*TRECHO DO DOCUMENTO*.
_ _ _ _ _

Representantes de Washington e Teerã estão agendados para se reunir em 10 de abril no Paquistão com o objetivo de discutir um plano de paz mais duradouro. Trump recebeu uma proposta iraniana com dez pontos, que inclui manutenção do controle iraniano sobre o Estreito de Ormuz, suspensão de sanções americanas, aceitação do programa de enriquecimento de urânio e retirada de forças dos EUA da região. O presidente norte-americano considerou o documento uma base possível para negociações.

No entanto, o acordo não abrange explicitamente o Líbano, onde Israel continua operações contra o Hezbollah, aliado de Teerã. Essa lacuna já gerou desconfiança e ameaças de rompimento por parte da Guarda Revolucionária.

_ _ _ _ _

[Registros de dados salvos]

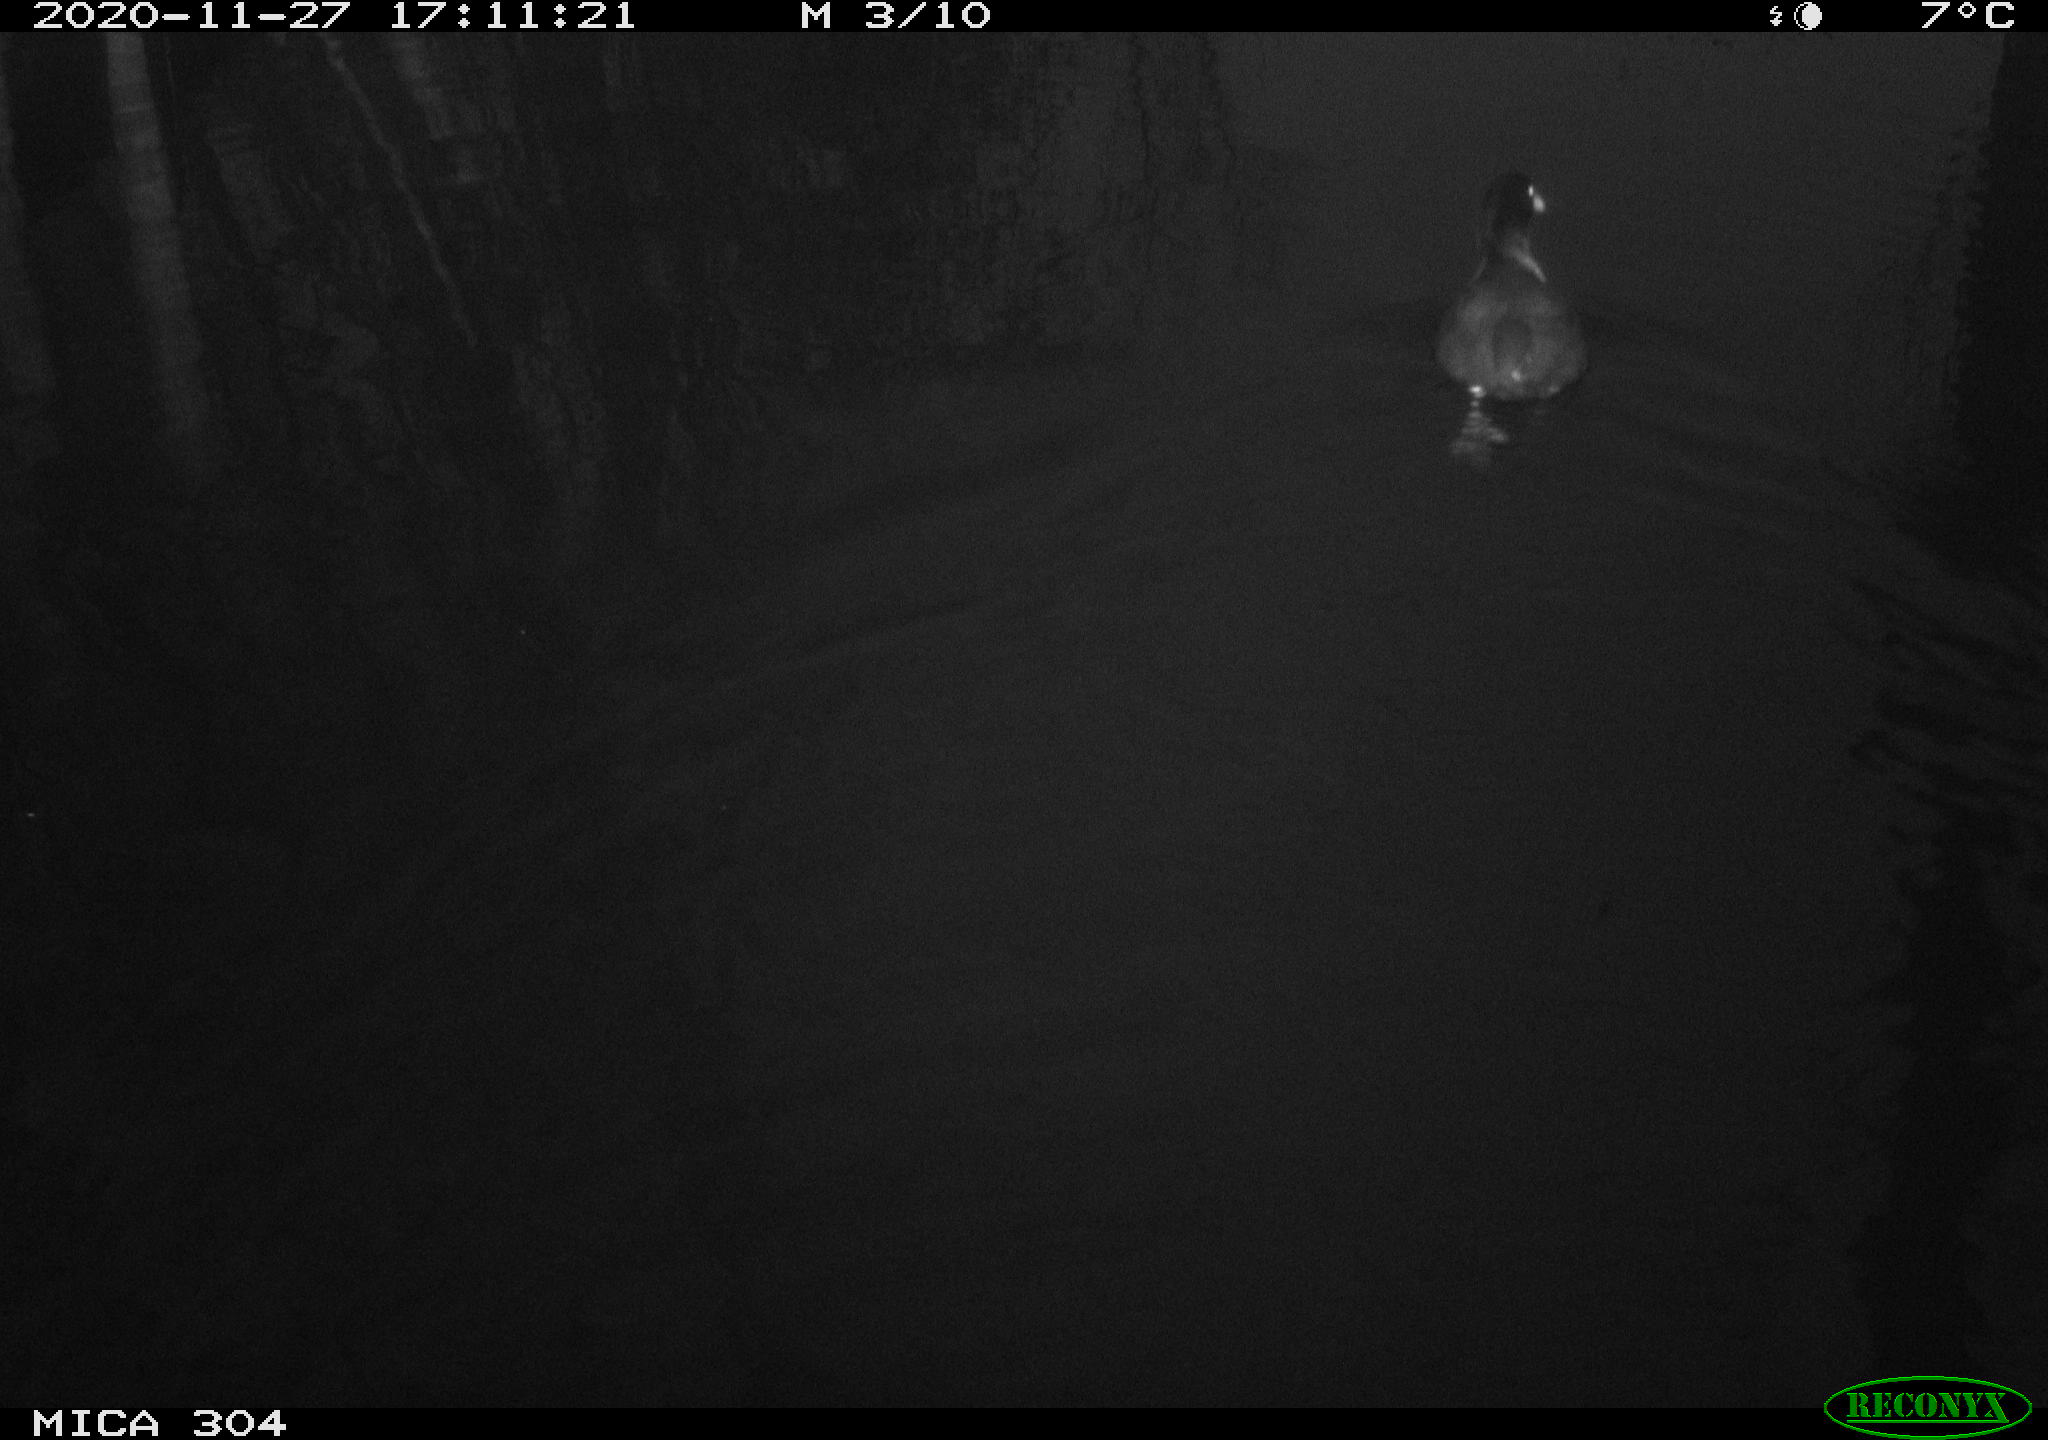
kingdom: Animalia
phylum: Chordata
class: Aves
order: Gruiformes
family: Rallidae
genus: Fulica
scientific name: Fulica atra
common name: Eurasian coot
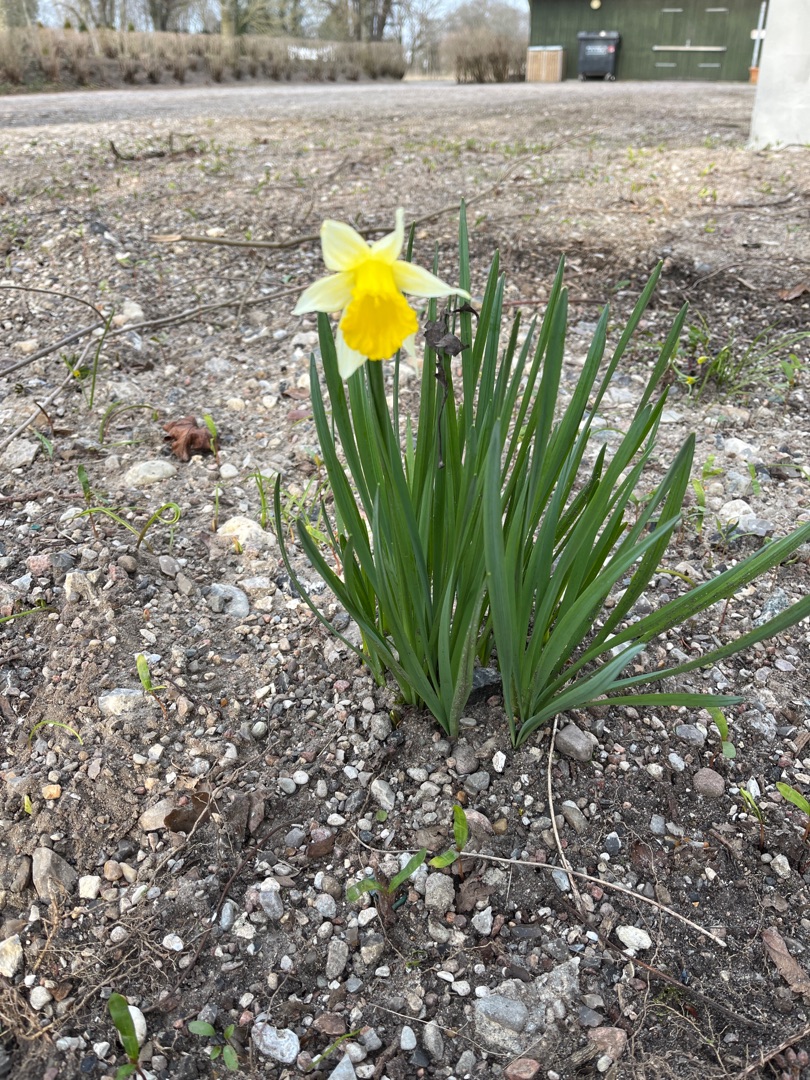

_ _ _ _ _

*TAREFAS A REALIZAR*.
A – Segundo o trecho sobre as negociações entre Washington e Teerã, o que levou a Guarda Revolucionária a demonstrar desconfiança e a ameaçar um rompimento? Responda em uma a três frases.
B – Por favor, continue o trecho sobre as negociações entre Washington e Teerã a partir da sua última frase.
O material não tem nenhum papel nesta atividade.

*RESPOSTAS DO EXERCÍCIO*.
A – A desconfiança e as ameaças vieram do fato de o acordo não abranger explicitamente o Líbano. Lá, Israel continua operações contra o Hezbollah, aliado de Teerã.

B –
Declarações da Guarda e clima de desconfiança

Em comunicado divulgado horas após os ataques, a Guarda Revolucionária afirmou estar “com as mãos no gatilho” e pronta para responder com força ainda maior a qualquer novo “erro de cálculo” do inimigo. “Não confiamos nas promessas do inimigo”, destacou o texto, alertando parceiros regionais dos Estados Unidos sobre os riscos de continuar a cooperação.

A entidade militar iraniana reforçou que qualquer agressão será respondida de forma “contundente”, e que os países vizinhos deveriam “aprender com a experiência” da suposta incapacidade americana e israelense de proteger seus aliados. Especialistas observam que o tom belicoso busca pressionar as negociações e manter a coesão interna no regime iraniano.

Impactos na região e na economia global

Os incidentes pós-trégua colocam em risco a estabilidade do Golfo Pérsico, área vital para o suprimento energético mundial. Ataques a instalações petrolíferas podem afetar preços do barril de petróleo e gerar efeitos em cadeia na inflação global, especialmente em um momento de recuperação econômica pós-conflito.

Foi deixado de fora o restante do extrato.